Najprostszą formą „kalendarza Luca” jest to, że od 13 grudnia do Bożego Narodzenia pogoda była obserwowana codziennie. Każdy dzień odpowiadał miesiącowi, więc pogody 13-go spodziewano się w styczniu, 14-go, lutego i tak dalej. Zgodnie z innym zwyczajem trzeba posolić 12 łusek cebuli iw zależności od tego, jak bardzo zmoczy sól, staje się jasne, jak deszczowy będzie miesiąc odpowiadający danej łusce cebuli.

- Rzeźba krzesła Luca była taka sama, trwała od dnia św. Łukasza do Bożego Narodzenia. Na czym dokładnie polega ta tradycja?

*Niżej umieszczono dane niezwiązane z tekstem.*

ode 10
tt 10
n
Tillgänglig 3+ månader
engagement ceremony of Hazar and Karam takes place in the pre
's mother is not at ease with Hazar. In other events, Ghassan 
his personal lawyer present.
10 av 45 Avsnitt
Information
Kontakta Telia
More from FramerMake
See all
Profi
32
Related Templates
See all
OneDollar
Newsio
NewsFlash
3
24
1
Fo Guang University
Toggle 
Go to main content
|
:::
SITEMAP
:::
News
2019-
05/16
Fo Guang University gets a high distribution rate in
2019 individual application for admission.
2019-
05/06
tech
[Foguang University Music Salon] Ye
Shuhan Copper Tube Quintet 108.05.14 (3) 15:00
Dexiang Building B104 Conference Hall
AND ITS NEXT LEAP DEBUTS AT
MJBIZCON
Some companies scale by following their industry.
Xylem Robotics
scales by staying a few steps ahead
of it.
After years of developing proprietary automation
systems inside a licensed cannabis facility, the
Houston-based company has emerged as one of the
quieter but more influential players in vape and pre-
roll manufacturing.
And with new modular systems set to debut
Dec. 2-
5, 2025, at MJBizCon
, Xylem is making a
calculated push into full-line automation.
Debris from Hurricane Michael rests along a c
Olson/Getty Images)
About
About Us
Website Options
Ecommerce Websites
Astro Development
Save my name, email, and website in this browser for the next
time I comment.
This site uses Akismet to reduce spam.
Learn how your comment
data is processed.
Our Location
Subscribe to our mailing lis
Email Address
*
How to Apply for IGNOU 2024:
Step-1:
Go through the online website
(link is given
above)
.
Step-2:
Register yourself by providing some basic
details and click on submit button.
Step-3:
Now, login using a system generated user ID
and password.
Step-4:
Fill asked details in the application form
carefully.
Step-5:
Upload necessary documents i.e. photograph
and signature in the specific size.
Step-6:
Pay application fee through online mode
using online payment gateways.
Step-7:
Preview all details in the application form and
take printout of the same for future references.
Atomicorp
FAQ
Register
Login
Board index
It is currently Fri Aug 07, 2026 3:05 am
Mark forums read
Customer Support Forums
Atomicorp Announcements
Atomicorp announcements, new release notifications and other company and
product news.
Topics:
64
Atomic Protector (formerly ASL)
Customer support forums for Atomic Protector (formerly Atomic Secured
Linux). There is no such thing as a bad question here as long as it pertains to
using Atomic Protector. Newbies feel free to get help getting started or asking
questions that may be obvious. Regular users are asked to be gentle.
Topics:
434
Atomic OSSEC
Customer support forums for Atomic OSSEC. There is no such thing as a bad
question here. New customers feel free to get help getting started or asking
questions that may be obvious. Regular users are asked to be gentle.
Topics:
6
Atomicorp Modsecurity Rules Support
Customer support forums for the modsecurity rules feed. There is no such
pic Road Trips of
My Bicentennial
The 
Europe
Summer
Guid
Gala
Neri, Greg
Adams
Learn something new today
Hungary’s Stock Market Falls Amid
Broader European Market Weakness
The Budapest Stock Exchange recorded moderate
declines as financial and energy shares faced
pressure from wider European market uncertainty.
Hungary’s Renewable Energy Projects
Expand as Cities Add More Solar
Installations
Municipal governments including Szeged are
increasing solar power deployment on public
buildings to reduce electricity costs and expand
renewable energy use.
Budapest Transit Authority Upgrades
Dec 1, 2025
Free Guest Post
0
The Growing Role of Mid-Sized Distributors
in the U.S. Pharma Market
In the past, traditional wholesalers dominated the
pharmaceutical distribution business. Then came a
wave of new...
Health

– Krzesło Luca zostało wykonane przez mężczyzn, którzy rozpoczęli rzeźbienie krzesła 13 grudnia i codziennie trochę nad nim pracowali aż do Bożego Narodzenia. Krzesło było wykonane z dziewięciu lub trzynastu rodzajów drewna, występowały też wersje trój- i czteronożne. Ukończone krzesło zostało przemycone przez katolickich mężczyzn na pasterkę wigilijną, gdzie stojąc na krześle mogli zobaczyć czarownice. Według legendy w tym czasie widoczne są rogi czarownic lub można je rozpoznać po tym, że podczas prezentacji stoją tyłem do ołtarza. Potem w drodze do domu chłopcy musieli rozrzucać maki na drodze, żeby czarownice nie mogły ich dogonić, bo zbierały maki z ziemi. Gdy tylko wrócili do domu, krzesło trzeba było natychmiast spalić. Dlatego takie krzesło raczej nie przetrwało dla potomności.

Najstarszy lucaszék pochodzi z 1868 roku z osady Vál w powiecie Fejér. To krzesło również zachowało się tylko dlatego, że proboszcz skonfiskował je młodzieńcowi, który chciał polować na czarownice. Ten Lucaszék pozostaje w zbiorach Muzeum Etnograficznego w Budapeszcie.

Z tradycji nie pominięto również reformatów, którzy zamiast pasterki mogli stać na rozdrożu i obserwować czarownice ze swoimi krzesłami.